### Tarefas obrigatórias
1. Transcreva a passagem do texto sobre escrita acadêmica entre "Portanto, escrevo textos" e "historiador e escritor.", inclusive.
2. Dê prosseguimento ao texto sobre escrita acadêmica, começando logo após a última frase apresentada.

### Trecho do texto
____________________

Portanto, escrevo textos acadêmicos porque preciso escrever ou estou fora do circuito universitário. Só tomo duas precauções. Primeiro, sempre escolho pesquisar temas que realmente me instiguem. Segundo: tomo cuidado para jamais entediar o leitor. Artigos acadêmicos não precisam ser pedras de Sísifo. Podem ser escritos com técnicas advindas do gênero ensaio, sem perder o foco na objetividade “científica” (eis as aspas novamente) ou nas informações que precisam ser transmitidas. Regularmente, sou criticado por isso na comunidade acadêmica. Em minha defesa, cito Voltaire que tinha como regra não entediar em sua atividade de historiador e escritor.

____________________

Entradas da coleção
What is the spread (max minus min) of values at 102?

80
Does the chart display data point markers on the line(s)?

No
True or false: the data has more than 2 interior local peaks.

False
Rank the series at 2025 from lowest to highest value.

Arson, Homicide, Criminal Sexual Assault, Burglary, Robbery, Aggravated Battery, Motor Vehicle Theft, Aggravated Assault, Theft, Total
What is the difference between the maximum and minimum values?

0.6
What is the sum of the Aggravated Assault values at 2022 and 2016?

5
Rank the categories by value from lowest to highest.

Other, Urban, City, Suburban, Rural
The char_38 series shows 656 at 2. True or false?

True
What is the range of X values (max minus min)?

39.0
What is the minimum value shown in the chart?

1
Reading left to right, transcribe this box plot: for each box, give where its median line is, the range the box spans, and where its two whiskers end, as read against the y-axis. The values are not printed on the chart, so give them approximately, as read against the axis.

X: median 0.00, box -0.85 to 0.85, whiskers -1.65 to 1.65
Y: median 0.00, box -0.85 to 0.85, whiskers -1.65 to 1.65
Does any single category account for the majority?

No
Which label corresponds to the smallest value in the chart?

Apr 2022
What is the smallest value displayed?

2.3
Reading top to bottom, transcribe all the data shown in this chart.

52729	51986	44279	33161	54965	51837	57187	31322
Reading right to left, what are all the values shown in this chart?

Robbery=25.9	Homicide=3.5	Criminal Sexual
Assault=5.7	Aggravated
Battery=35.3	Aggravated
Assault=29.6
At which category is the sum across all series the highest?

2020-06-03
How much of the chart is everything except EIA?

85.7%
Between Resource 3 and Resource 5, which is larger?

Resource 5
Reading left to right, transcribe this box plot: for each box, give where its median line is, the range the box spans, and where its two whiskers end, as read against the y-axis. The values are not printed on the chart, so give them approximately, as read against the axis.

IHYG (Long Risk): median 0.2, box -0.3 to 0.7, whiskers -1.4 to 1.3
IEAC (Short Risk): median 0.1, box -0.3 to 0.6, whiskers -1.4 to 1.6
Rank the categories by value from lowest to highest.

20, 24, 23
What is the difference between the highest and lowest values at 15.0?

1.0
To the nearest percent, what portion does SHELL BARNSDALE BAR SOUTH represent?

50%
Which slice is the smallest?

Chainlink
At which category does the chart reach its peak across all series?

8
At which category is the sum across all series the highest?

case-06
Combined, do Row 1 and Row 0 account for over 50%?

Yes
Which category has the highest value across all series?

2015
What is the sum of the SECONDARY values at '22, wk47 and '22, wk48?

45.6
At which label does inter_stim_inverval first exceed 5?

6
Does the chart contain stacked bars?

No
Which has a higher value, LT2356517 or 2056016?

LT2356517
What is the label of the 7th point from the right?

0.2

____________________

### Respostas do exercício
1.
Portanto, escrevo textos acadêmicos porque preciso escrever ou estou fora do circuito universitário. Só tomo duas precauções. Primeiro, sempre escolho pesquisar temas que realmente me instiguem. Segundo: tomo cuidado para jamais entediar o leitor. Artigos acadêmicos não precisam ser pedras de Sísifo. Podem ser escritos com técnicas advindas do gênero ensaio, sem perder o foco na objetividade “científica” (eis as aspas novamente) ou nas informações que precisam ser transmitidas. Regularmente, sou criticado por isso na comunidade acadêmica. Em minha defesa, cito Voltaire que tinha como regra não entediar em sua atividade de historiador e escritor.

2.
Por que escrevo ensaios? Para “lacrar” e “mitar” ao mesmo tempo na internet. Simples assim. Sou adepto do bom e velho polemismo literário, que tem em Voltaire uma espécie de patrono e já contou com nomes célebres como H. L. Mencken, George Bernard Shaw e Paulo Francis em suas fileiras. Hoje, em tempos de mídias sociais, o ensaio polêmico deformou-se, regrediu, transformando-se em uma máquina de caçar likes e deslikes (que tecnicamente valem o mesmo). Eventualmente, acabei me tornando um dos mais infames e degenerados representantes brasileiros do ensaio contemporâneo de internet, gênero literário também conhecido como “mamilos”. O historiador e sociólogo Eliézer Cardoso de Oliveira definiu que minha técnica ensaística é a da desconstrução de narrativas. Uso minha experiência como historiador para desencavar informações esquecidas que podem desmontar estruturas que parecem sólidas, mas que, examinadas de perto, carecem de substância. Quem sou eu para dizer que o doutor Oliveira está errado? Só acrescento que meus ensaios são, sobretudo, peças de humor: humor negro, humor nonsense. Meus ensaios são como esquetes de Andy Kaufman ou do Monty Python. Nem sempre são sérios, as vezes são mais sérios do que parecem. No ensaísmo, sou sobretudo um comediante.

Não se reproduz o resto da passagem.